快到江邊碼頭了,他們必須通過「砸」派武裝人員設立的檢查關卡。

    「把證件拿在手上,別堵在路口!」一位腰別手槍滿臉兇相的矮個子壯漢,敞著大嗓門不停地叫喊。

    「去哪兒?」檢查員很年輕,也是學生模樣,看了看崇德遞上的一中「砸」派「雲水怒戰鬥團」開的路條。

    「石溪鎮。」

    「石溪鎮?你們去『保』匪的地盤幹什麼?」

    「走親戚,去看生病的姨媽。」 在「匪」區之間來往多了,崇德撒謊時臉上紋絲不動。

    「走親戚?現在還走親戚!打得正兇,要小心哦。」檢查員放了他們過去。

     過江機動渡船上人不多,乘客們全都木著臉一聲不吭,船倉裏除了有人偶爾的咳嗽,和誰家幼兒斷斷續續的哭鬧,只聽見輪機引擎的突突聲。上岸後在鎮北頭入口處壘著石塊砂袋的檢查站前,他們又被「保」派武裝人員盤問。這次雲梅亮出了四中「保」派「勁松戰鬥團」的路條,出發前小勇給的。

正逢趕場天,四鄉舊衣破衫草鞋赤腳的農民們,挑著揹著提著蔬菜瓜果雞鵝鴨兔,吵吵嚷嚷地擠滿了鎮上的兩條窄街,熱鬧地忙著交易,似乎這世上天大的爭鬥都與他們無關。
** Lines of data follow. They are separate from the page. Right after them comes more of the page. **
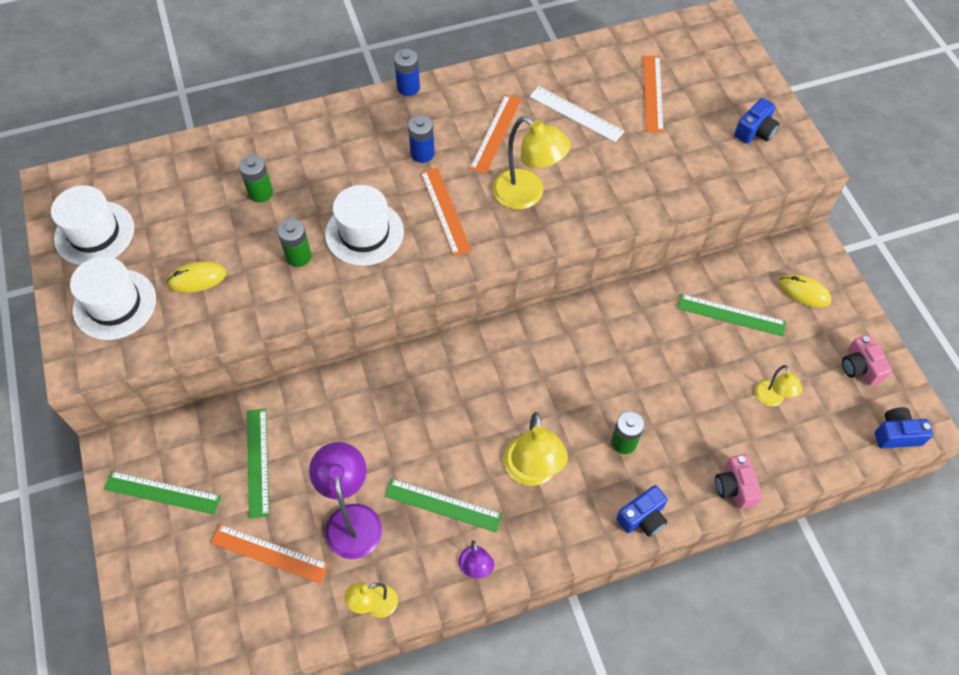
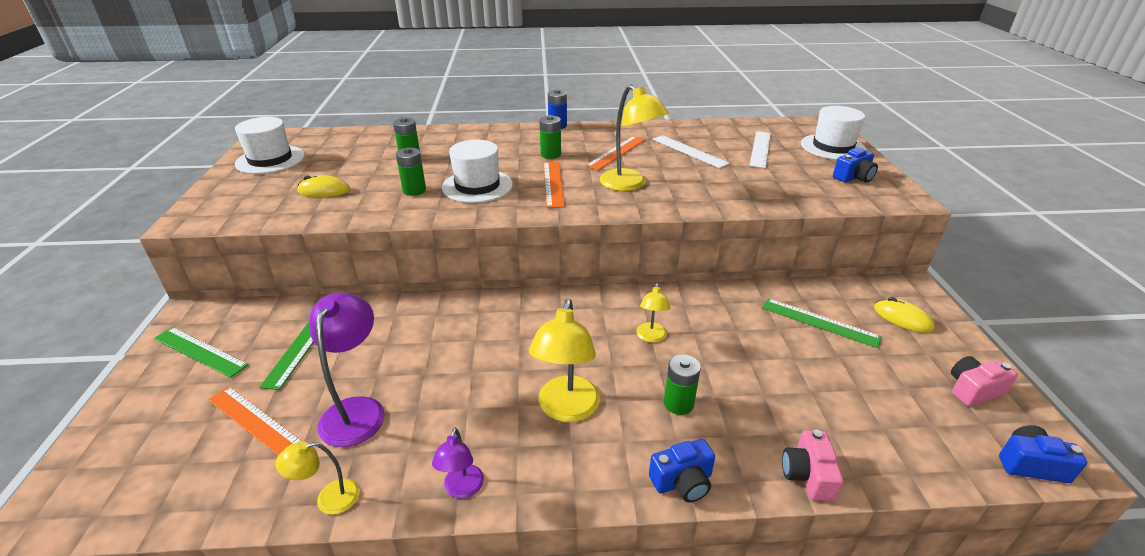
camera: 15 degrees right, 25 degrees down
white hat [70,256,156,340] -> white hat moved to [801,106,866,160]
green ruler [385,479,502,532] -> none
blue battery [408,115,435,163] -> green battery [539,115,561,159]
orange ruler [643,56,664,132] -> white ruler [749,131,771,168]
yellow lamp [755,365,802,406] -> yellow lamp moved to [636,283,671,343]
pink camera [842,334,892,386] -> pink camera turned 75 degrees clockwise [951,356,1018,406]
人叢中夾雜著一些臂戴紅袖章的城裏人,間或還有挎著長槍的武鬥隊員匆匆穿過。街道兩邊陳房舊屋的牆壁上貼滿「堅決擁護中央文革!」「強烈抗議『砸匪』的血腥罪行!」「誓與『砸匪』血戰到底!」等等大字標語。

來到表叔家,表叔立即叫人去喚回了在鎮上武鬥隊當連長的大表哥。聽說雲清失蹤,表哥趕忙帶他們去了鎮政府的小院,「保」派南郊野戰兵團的辦公室就設在院裏。
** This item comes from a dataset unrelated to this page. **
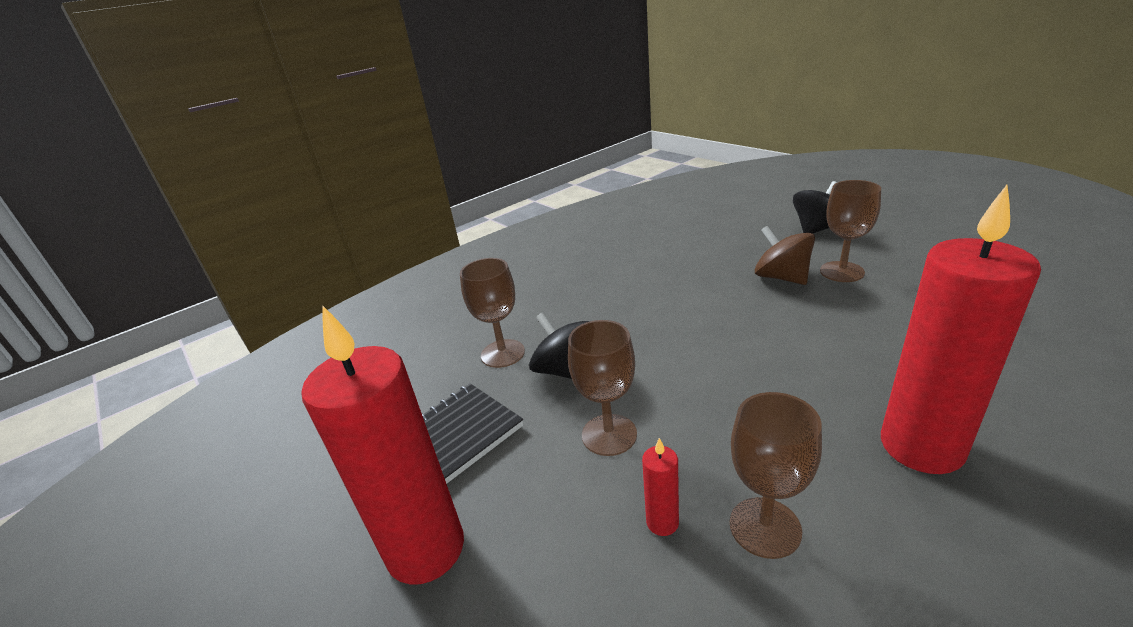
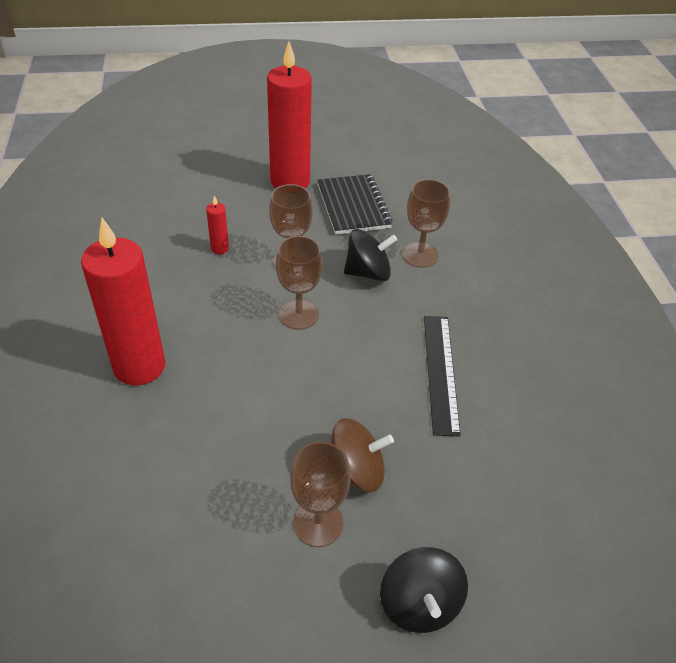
camera: 115 degrees right, 15 degrees up
brown goblet [730,392,822,559] -> brown goblet moved to [276,236,323,330]
none -> black ruler [424,316,461,437]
「老王,他們找一個中學生,你能否幫忙查一下呀?」表哥問那辦公室主任的中年人。

「這……這幾十個單位的武鬥隊,人員來來去去的怎麼查呀?哪個中學的啊?」

「市四中初三年級的,叫李雲清。」

「初中生?武鬥隊員都得十八歲以上的成年人,不會有初中生。」王主任搖搖頭說得很肯定,想了想又補了一句,「也有一些少年人跟著跑,寫標語印傳單做宣傳什麼的,但不是編內人員,我們不清楚。」

剛出兵團辦公室表哥就撇撇嘴説,「別聽他的。甚麽十八歲以上,額頭上又沒刻著年齡。」

表哥又帶著他們去鎮頭上野戰兵團在農業中學的駐地,在校門口同衛兵講了幾句後他們進了校園。已到中午時間,在學校伙房旁邊的幾間教室裏,衣著駁雜的人們腰跨手槍或身揹彈帶,端著飯碗圍著一張張課桌吵吵嚷嚷地午餐。

校園裏警戒氣氛強烈。在作為宿舍的一長排教室門外的廊上,倚牆整齊地擺放著半自動步槍、衝鋒槍、老式漢陽造等,地上架著幾挺輕機槍,還有兩挺重機槍和三門六零迫擊炮。

第三連由中學生編成。在一間寢室門外,表哥叫住一位腰別手槍的年輕人,「楊連長,我親戚打聽一個人——市四中初三學生李雲清,請你幫我問一下好嗎?」

「喂,錢小安——你過來一下。」楊連長朝房裏喊了一聲,「你們四中的人有叫李雲清的嗎?」

「我們來的都是高中班的,沒有初中學生。」錢從房裏出來,説得很肯定。

「李雲清我認識,他不在這兒。你們應該去學校裏找他。」房間裏有人加了一句。

「這鎮上還有其他的學生連隊嗎?」崇德連忙插話進去。

「沒了,就只我們這一個學生連。」他們的對話讓雲梅失望,但又鬆了一口氣。